Trump Hitchiking Mike TheilerAFPGetty Images
Mike Theiler/AFP/Getty Images

President Donald Trump on Tuesday told Senate Republicans to focus on tax reform over lawmakers’ recent efforts to fund the controversial Obamacare subsidies known as the cost-sharing reduction program.

President Trump attended a policy lunch with Senate Republicans on Tuesday, where he reportedly praised Sen. Lamar Alexander’s (R-TN) bipartisan deal with Sen. Patty Murray (D-WA). The proposed measure would fund the cost-sharing subsidies for two years in exchange for state waivers that would allow health insurers to offer more affordable healthcare plans.

Conservatives chided the Alexander-Murray healthcare plan as another effort to bail out Obamacare. The Alexander-Murray plan would leave Obamacare’s individual and employer mandates intact.

Meanwhile, Senate Finance Committee Chairman (R-UT) Orrin Hatch and House Ways and Means Chairman Kevin Brady (R-TX) unveiled a more conservative alternative to Alexander’s plan that would fund the Obamacare subsidies in exchange for a temporary repeal of Obamacare’s individual and employer mandate.

The Hatch plan would provide “relief” from Obamacare’s individual mandate from 2017 to 2021 and repeal the employer mandate from 2015 to 2017.

Rep. Brady said in a statement, “Millions of families in Texas and across the country still trapped in Obamacare are desperately looking for relief — not a reinforcement of today’s failed status quo.”
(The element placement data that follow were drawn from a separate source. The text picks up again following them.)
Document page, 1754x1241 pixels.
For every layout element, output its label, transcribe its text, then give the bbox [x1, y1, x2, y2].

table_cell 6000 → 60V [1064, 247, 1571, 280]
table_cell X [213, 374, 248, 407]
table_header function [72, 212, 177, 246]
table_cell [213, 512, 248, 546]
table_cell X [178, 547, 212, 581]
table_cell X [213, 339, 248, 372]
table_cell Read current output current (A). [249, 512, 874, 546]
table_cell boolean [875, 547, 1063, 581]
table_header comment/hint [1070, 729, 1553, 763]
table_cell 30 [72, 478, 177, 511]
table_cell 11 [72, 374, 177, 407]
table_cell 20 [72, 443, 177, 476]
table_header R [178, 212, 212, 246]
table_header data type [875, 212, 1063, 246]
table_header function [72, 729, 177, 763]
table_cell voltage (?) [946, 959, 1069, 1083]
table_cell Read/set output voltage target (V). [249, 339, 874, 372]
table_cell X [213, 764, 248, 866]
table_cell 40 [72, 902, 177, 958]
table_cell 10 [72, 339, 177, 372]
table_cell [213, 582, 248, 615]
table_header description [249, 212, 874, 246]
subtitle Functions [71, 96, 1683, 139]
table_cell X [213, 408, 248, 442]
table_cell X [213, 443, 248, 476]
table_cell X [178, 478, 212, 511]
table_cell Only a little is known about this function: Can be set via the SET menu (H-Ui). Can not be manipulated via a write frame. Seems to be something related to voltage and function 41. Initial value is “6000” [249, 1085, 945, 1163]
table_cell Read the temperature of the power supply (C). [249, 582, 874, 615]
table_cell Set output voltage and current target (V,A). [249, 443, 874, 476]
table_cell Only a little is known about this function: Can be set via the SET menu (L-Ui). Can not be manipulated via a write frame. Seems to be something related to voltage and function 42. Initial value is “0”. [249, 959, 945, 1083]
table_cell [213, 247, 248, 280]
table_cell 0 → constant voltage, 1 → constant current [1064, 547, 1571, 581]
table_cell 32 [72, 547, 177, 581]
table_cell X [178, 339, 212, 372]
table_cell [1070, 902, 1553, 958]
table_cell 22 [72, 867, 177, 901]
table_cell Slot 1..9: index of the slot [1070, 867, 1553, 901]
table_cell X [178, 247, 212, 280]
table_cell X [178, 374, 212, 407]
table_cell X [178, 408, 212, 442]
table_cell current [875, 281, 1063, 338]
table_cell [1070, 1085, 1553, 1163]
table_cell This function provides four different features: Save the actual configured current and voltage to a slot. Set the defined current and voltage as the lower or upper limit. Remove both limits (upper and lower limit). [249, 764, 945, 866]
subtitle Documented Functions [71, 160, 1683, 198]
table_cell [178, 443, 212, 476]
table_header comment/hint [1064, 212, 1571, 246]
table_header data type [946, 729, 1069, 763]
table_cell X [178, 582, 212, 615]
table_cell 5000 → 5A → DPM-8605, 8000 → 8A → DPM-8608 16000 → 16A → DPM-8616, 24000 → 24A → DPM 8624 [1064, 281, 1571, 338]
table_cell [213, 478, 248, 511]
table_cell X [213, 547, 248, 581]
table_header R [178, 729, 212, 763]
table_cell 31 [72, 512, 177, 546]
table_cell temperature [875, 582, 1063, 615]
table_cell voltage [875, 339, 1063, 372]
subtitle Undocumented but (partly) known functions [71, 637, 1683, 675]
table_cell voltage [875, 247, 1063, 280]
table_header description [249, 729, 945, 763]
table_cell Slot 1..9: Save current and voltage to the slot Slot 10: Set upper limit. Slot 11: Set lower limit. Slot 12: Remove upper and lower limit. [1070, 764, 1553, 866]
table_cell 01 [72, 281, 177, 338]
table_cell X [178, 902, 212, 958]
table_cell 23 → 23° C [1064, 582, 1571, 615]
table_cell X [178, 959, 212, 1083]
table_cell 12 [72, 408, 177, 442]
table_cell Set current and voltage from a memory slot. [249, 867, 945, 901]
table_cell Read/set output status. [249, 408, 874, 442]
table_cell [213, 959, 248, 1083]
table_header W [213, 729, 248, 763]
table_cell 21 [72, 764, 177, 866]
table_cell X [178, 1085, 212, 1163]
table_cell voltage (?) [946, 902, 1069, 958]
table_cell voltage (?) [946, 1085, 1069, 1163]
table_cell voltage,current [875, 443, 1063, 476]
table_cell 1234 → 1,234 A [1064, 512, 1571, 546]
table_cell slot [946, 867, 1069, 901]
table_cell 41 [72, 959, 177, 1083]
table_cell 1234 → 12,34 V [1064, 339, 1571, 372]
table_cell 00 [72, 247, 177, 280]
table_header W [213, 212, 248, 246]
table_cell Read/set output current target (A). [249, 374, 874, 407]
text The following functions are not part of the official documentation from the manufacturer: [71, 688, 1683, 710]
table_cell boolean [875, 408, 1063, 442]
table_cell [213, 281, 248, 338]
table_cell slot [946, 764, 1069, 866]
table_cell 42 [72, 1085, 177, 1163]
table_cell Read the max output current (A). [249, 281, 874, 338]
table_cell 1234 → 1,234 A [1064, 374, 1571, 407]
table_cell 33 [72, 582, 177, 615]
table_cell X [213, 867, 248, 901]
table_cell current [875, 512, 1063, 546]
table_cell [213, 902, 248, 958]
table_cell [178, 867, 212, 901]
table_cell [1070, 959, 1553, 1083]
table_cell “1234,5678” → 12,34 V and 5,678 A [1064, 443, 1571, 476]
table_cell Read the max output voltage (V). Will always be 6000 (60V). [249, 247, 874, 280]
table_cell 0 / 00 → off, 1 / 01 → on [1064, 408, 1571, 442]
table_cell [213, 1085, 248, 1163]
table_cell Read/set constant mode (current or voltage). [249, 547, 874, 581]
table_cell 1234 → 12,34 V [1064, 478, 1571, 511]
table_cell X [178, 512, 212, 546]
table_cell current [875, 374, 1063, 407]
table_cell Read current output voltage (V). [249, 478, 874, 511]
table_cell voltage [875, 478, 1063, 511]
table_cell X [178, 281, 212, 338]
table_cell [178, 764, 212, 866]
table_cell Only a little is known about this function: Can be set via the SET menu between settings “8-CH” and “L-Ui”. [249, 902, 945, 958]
Trump, during the meeting with Senate leadership, told lawmakers that he does not want a stand-alone bill on Obamacare at the moment.
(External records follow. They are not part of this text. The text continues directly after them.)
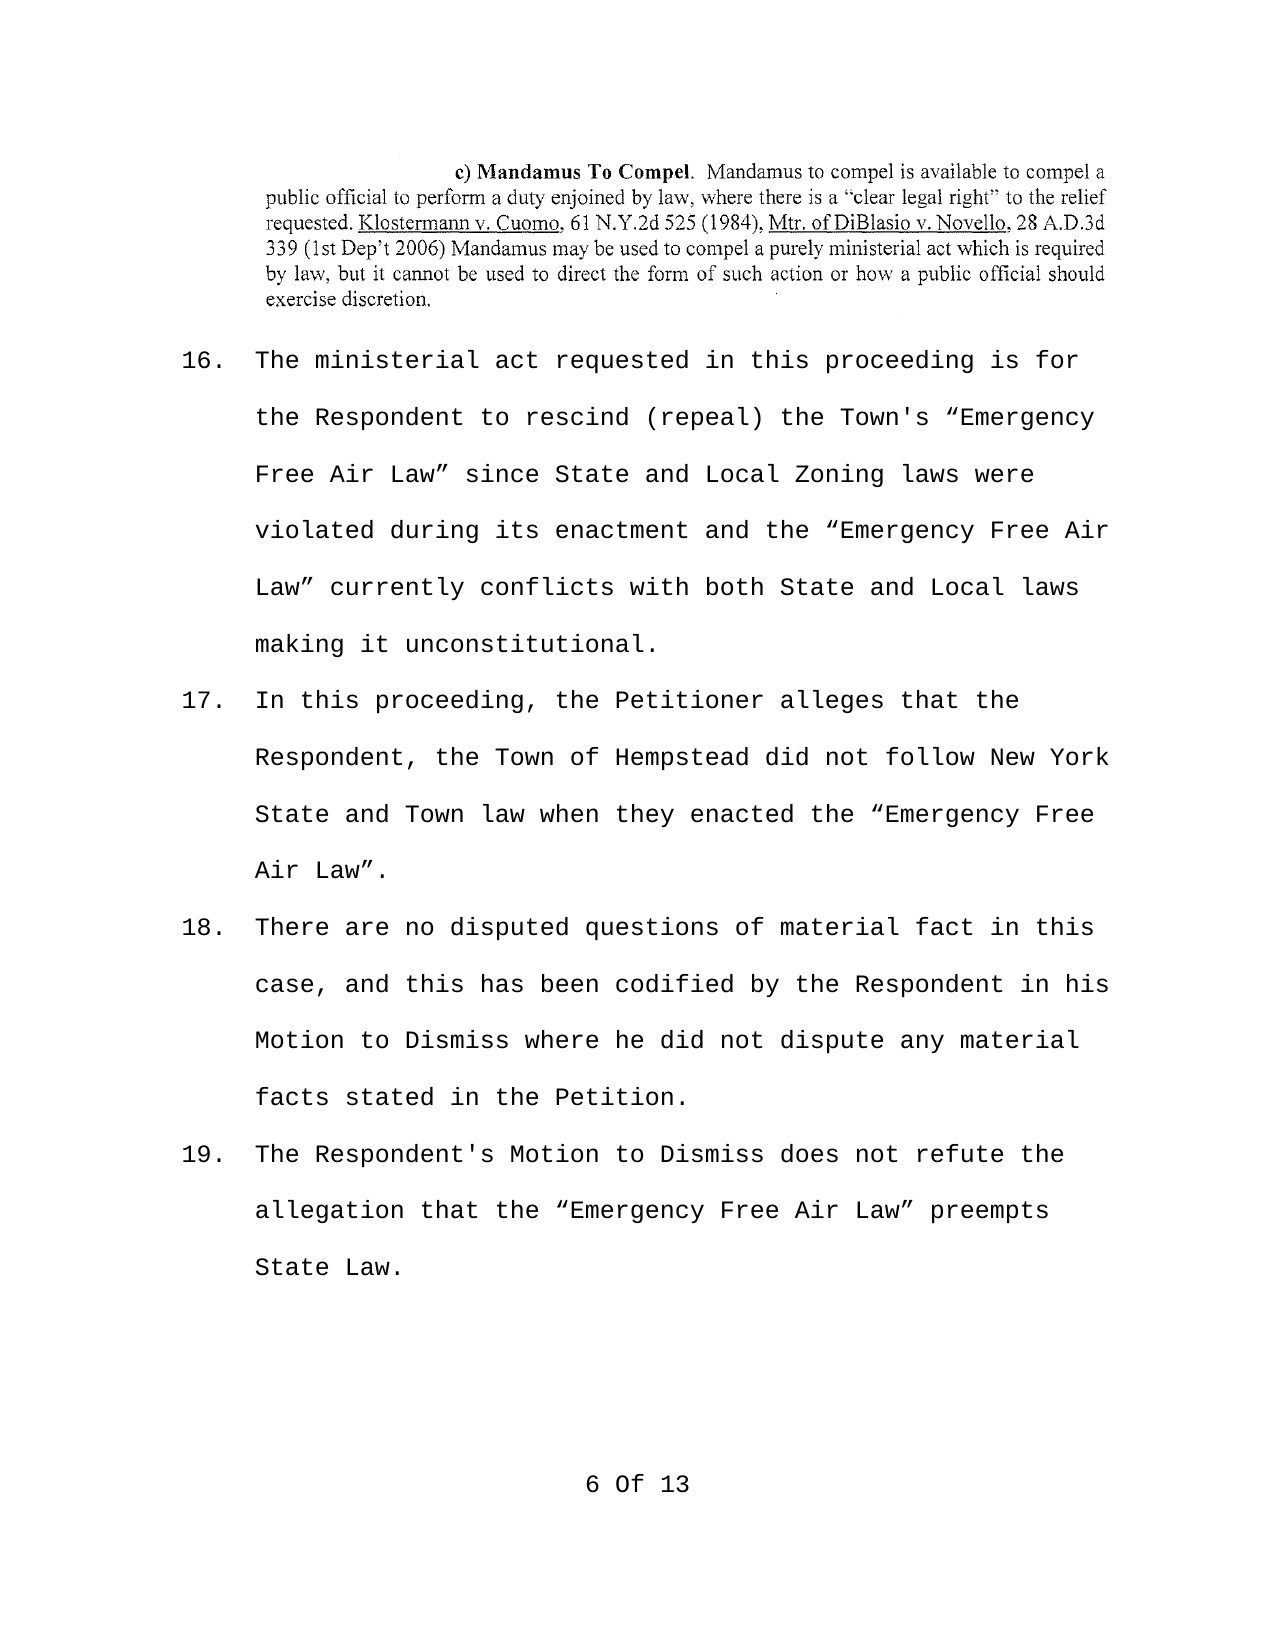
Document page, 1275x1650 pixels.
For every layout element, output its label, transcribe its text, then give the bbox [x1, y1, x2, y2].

list In this proceeding, the Petitioner alleges that the Respondent, the Town of Hempstead did not follow New York State and Town law when they enacted the “Emergency Free Air Law”. [181, 688, 1125, 886]
list The ministerial act requested in this proceeding is for the Respondent to rescind (repeal) the Town's “Emergency Free Air Law” since State and Local Zoning laws were violated during its enactment and the “Emergency Free Air Law” currently conflicts with both State and Local laws making it unconstitutional. [181, 348, 1125, 659]
picture [254, 150, 1124, 320]
list The Respondent's Motion to Dismiss does not refute the allegation that the “Emergency Free Air Law” preempts State Law. [181, 1141, 1125, 1283]
list There are no disputed questions of material fact in this case, and this has been codified by the Respondent in his Motion to Dismiss where he did not dispute any material facts stated in the Petition. [181, 914, 1125, 1113]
Sen. John Cornyn (R-TX), a member of Senate leadership, said, “There isn’t anything else other than taxes.”

Senate Republicans have failed twice to repeal Obamacare, and Sen. Hatch’s new Obamacare stabilization proposal has complicated matters. Sen. John Thune (R-SD) argues that Republicans should focus on tax reform.

Hatch’s proposal “proves that we should be focused on tax reform right now, because obviously we haven’t gotten our act together on health care,” said Sen. Thune.

President Trump argued that Republicans should focus more on passing tax reform so that Congress can try to repeal Obamacare afterward.

Sen. Lindsey Graham (R-SC) argued, “If we get taxes done, we’ll have momentum for health care.”

“He talked a lot about doing health care again,” Graham added.